Melaku Belay and Zinash Tsegay (professional Ethiopian dancers) visited the ecbp offices in October 2008. They performed various traditional Ethiopian dances (featuring traditional dress) from different regions.

Nicholas von Wolff recorded videos of the performances. These have been cut up into various short clips.

A photographer took a number of photos of the performances.

All content is being published under the Creative Commons Attribution-NonCommercial-ShareAlike 3.0 Unported license on the Internet Archive.

The project goal is to take these resources and produce free educational resources to be distributed on the XO laptops distributed within Ethiopia. In future, we aim to complement the media collection with audio recordings.

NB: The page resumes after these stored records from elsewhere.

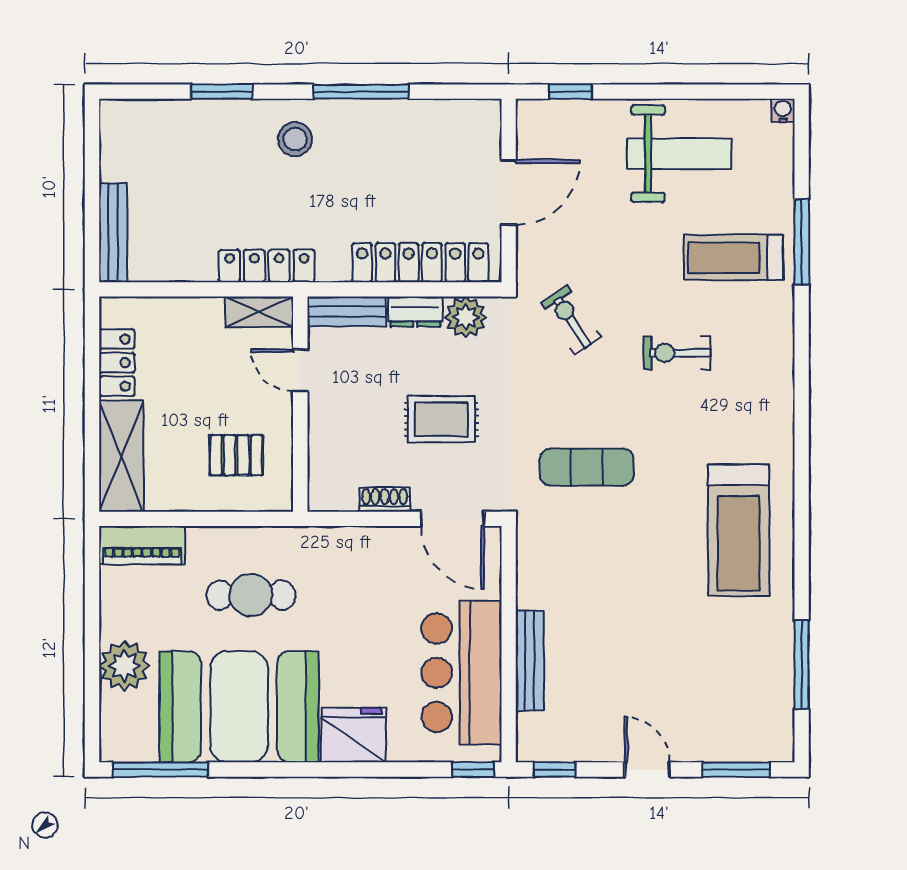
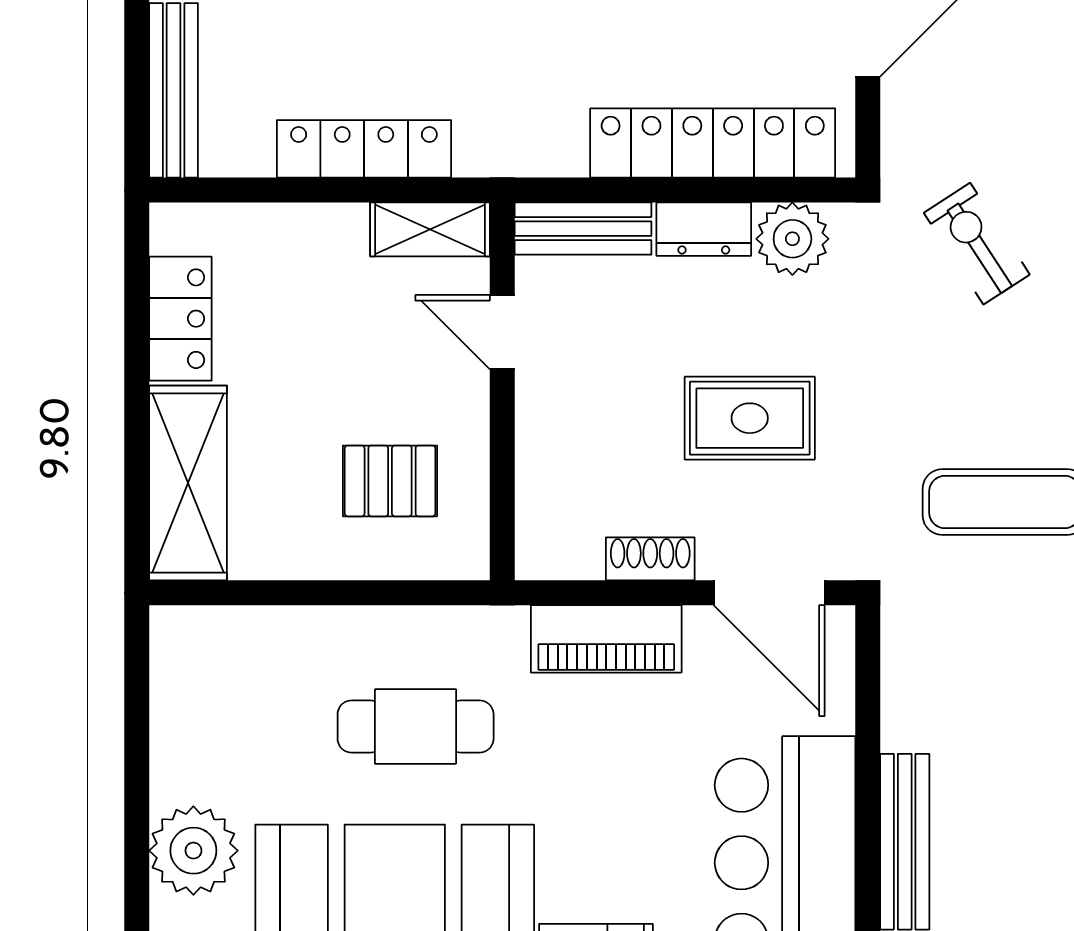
locker: (267, 266) -> (364, 149), moved
piano: (142, 545) -> (606, 639), moved

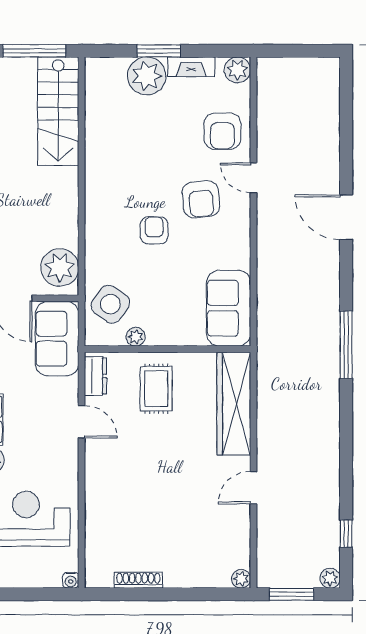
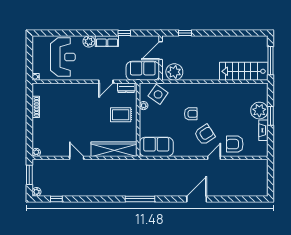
plant: (237, 70) -> (262, 151), removed
armchair: (201, 199) -> (205, 135), turned 153

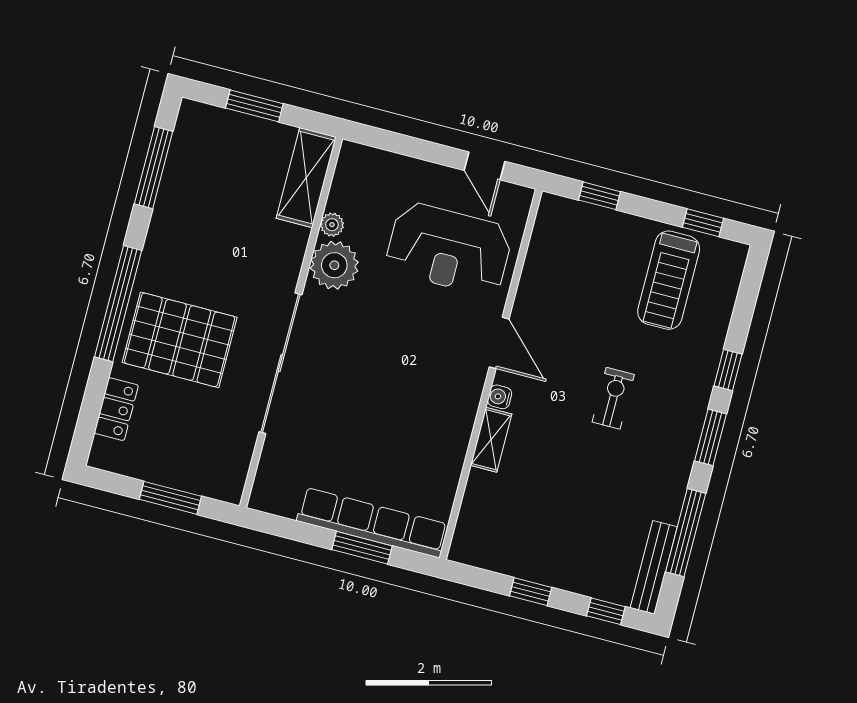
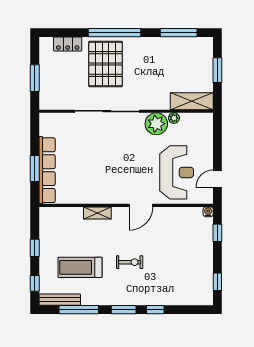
reception desk: (449, 249) -> (177, 172), turned 180
treadmill: (669, 280) -> (80, 267), moved
water cooler: (500, 397) -> (208, 212), moved

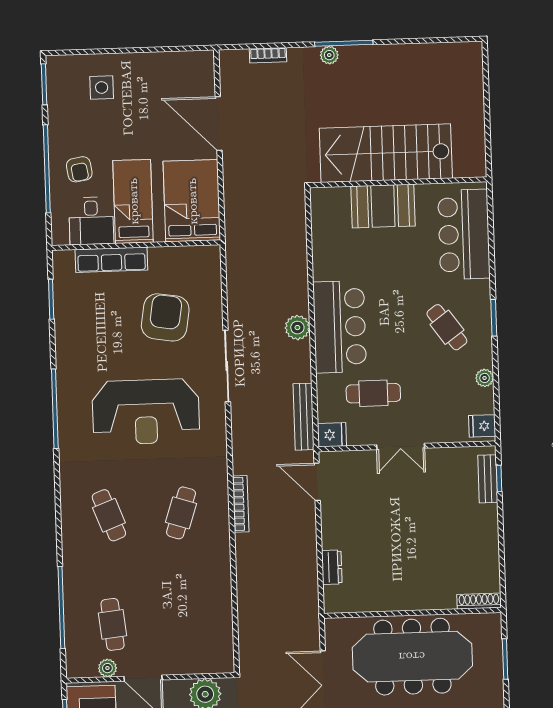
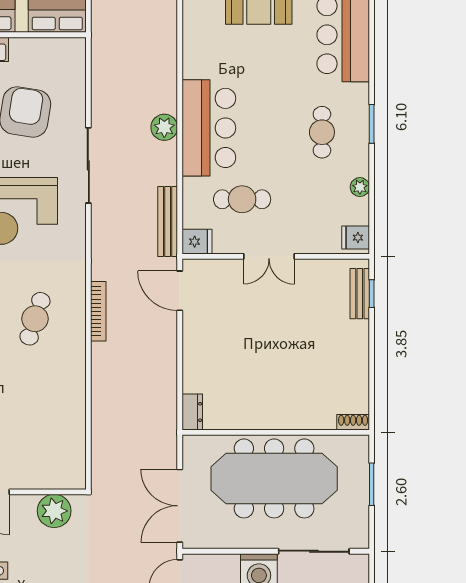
cafe table: (447, 327) -> (322, 132), turned 36
dresser: (332, 567) -> (192, 412), moved
shoe rack: (479, 601) -> (353, 422), width x0.70

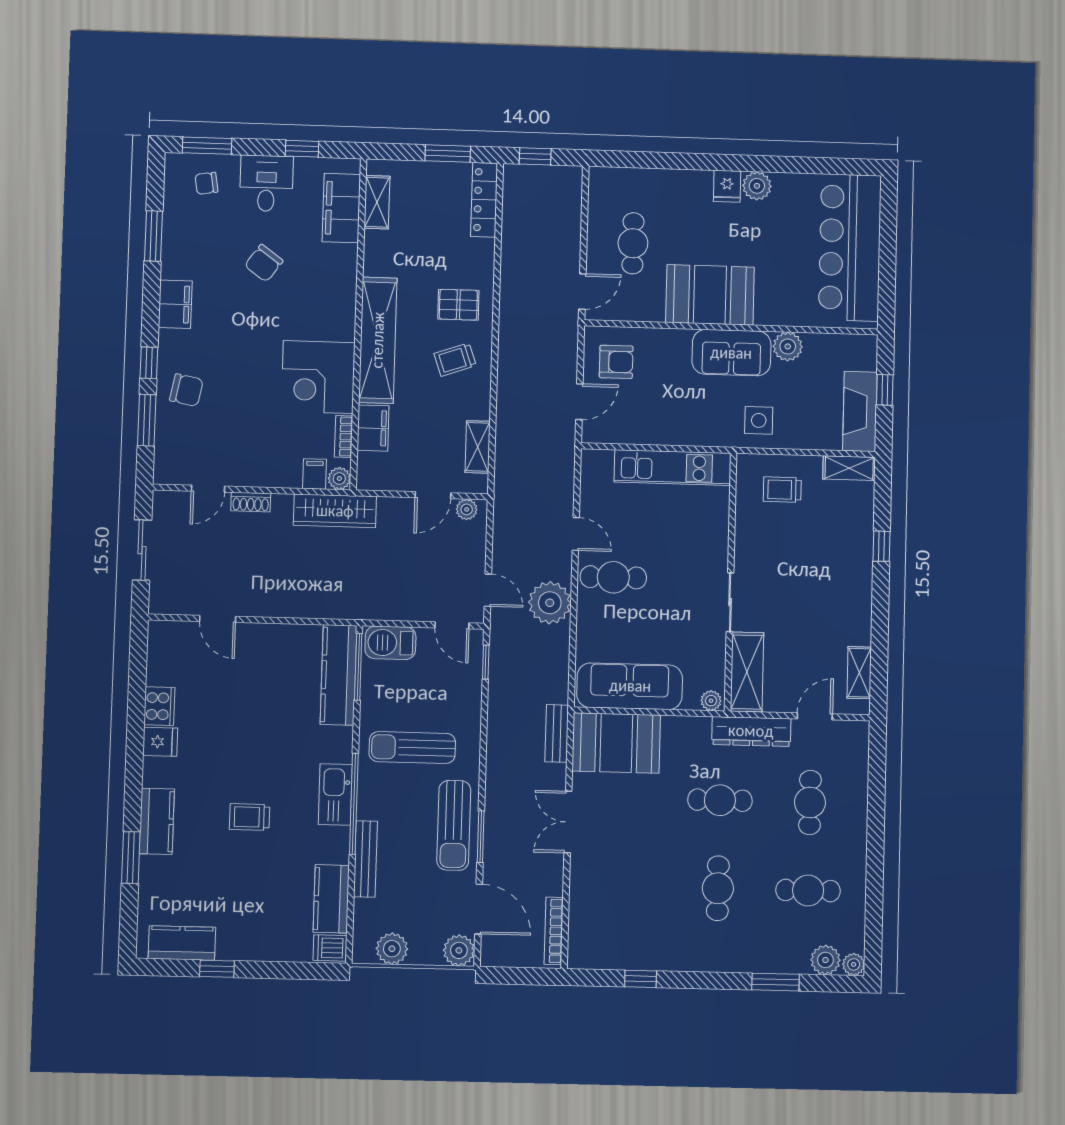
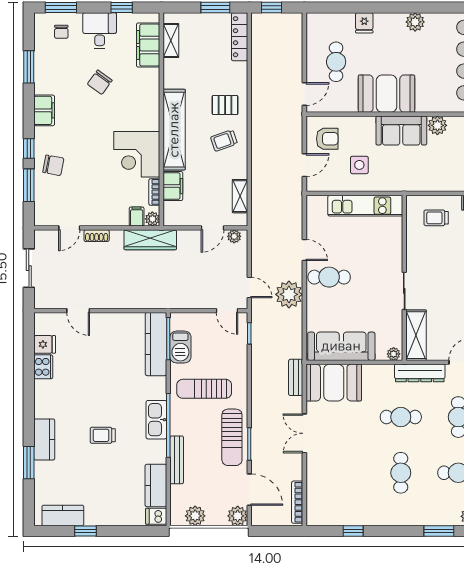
chair: (206, 183) -> (61, 32), turned -81
fridge: (727, 186) -> (364, 23), moved
side table: (759, 420) -> (359, 165), moved
barbecue: (390, 643) -> (180, 347), moved, turned -90
fridge: (160, 742) -> (45, 344), moved

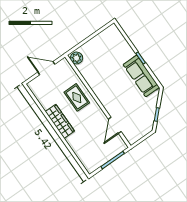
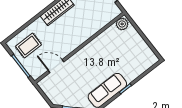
rug: (77, 97) -> (28, 46), moved

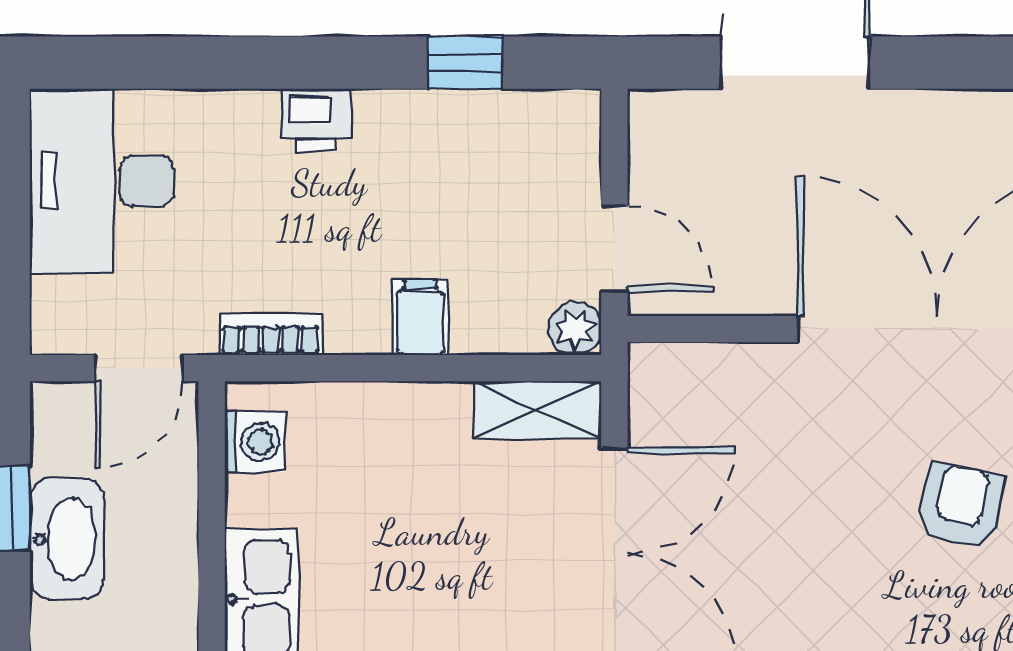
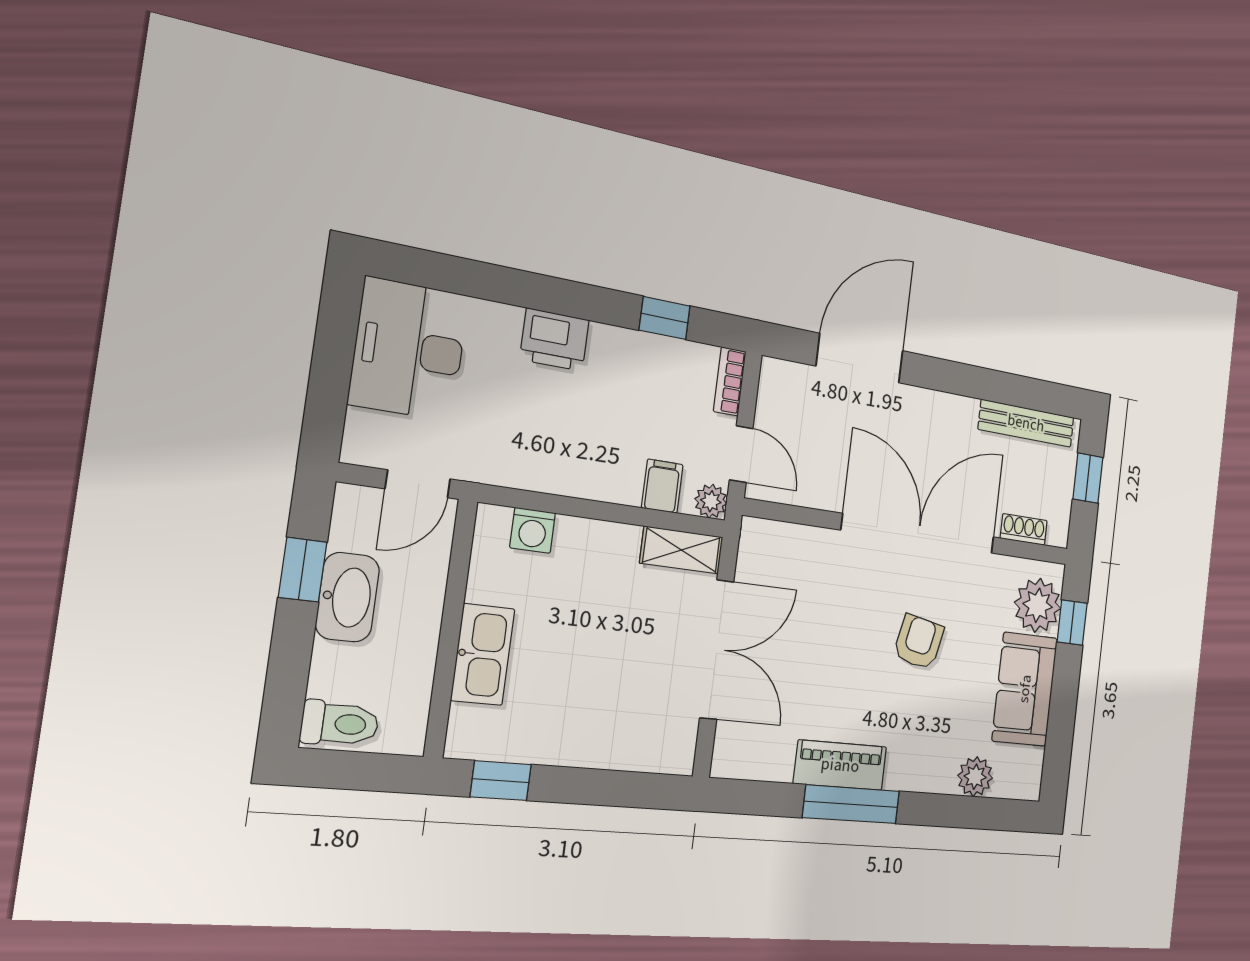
printer: (316, 120) -> (555, 340), width x1.36, depth x1.24
filing cabinet: (420, 317) -> (662, 486), moved
bookcase: (271, 335) -> (730, 381), moved, turned -90
washing machine: (254, 442) -> (533, 530), moved, turned 90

Andreas at ecbp on.e is the coordinator of the project. DanielDrake started the efforts for XO content bundling and wrote much of this page. Community involvement is encouraged and very much appreciated.

Recording and conversion

The dances were recorded in a makeshift studio at ecbp headquarters. The files were retrieved from the camera and cut up into several short .avi files (DV video, PCM audio). These were published on the Internet Archive:

[sorry, there has been a complication somewhere and we have been asked to remove the videos]

The videos can be converted to a resolution and format suitable for the XO using:

ffmpeg2theora -x 360 -y 288 -v 7 --nosound foo.avi

Sound was discarded as there was no music playing; these amazing dancers were dancing to silence!

Applications

Ethiopian traditional media content bundle

Memorize games

There are a number of opportunities to produce Memorize games from this kind of media. For example, one game would involve matching the music (as audio) to the dance (either as a still photo, or preferably as a short video).

Audio notes

The best sound format for XO content is OGG Vorbis. On Linux I would use mplayer to convert the original sound files into .wav (assuming they are delivered as some other format), then I would use oggenc from vorbis-tools to encode .wav to vorbis. Here is a link to equivalent software solutions for windows.

After you have .ogg vorbis files, you can link to them using standard <a> tags from the HTML documents. Clicking on the links will cause the music to play within Browse using the integrated totem browser plugin.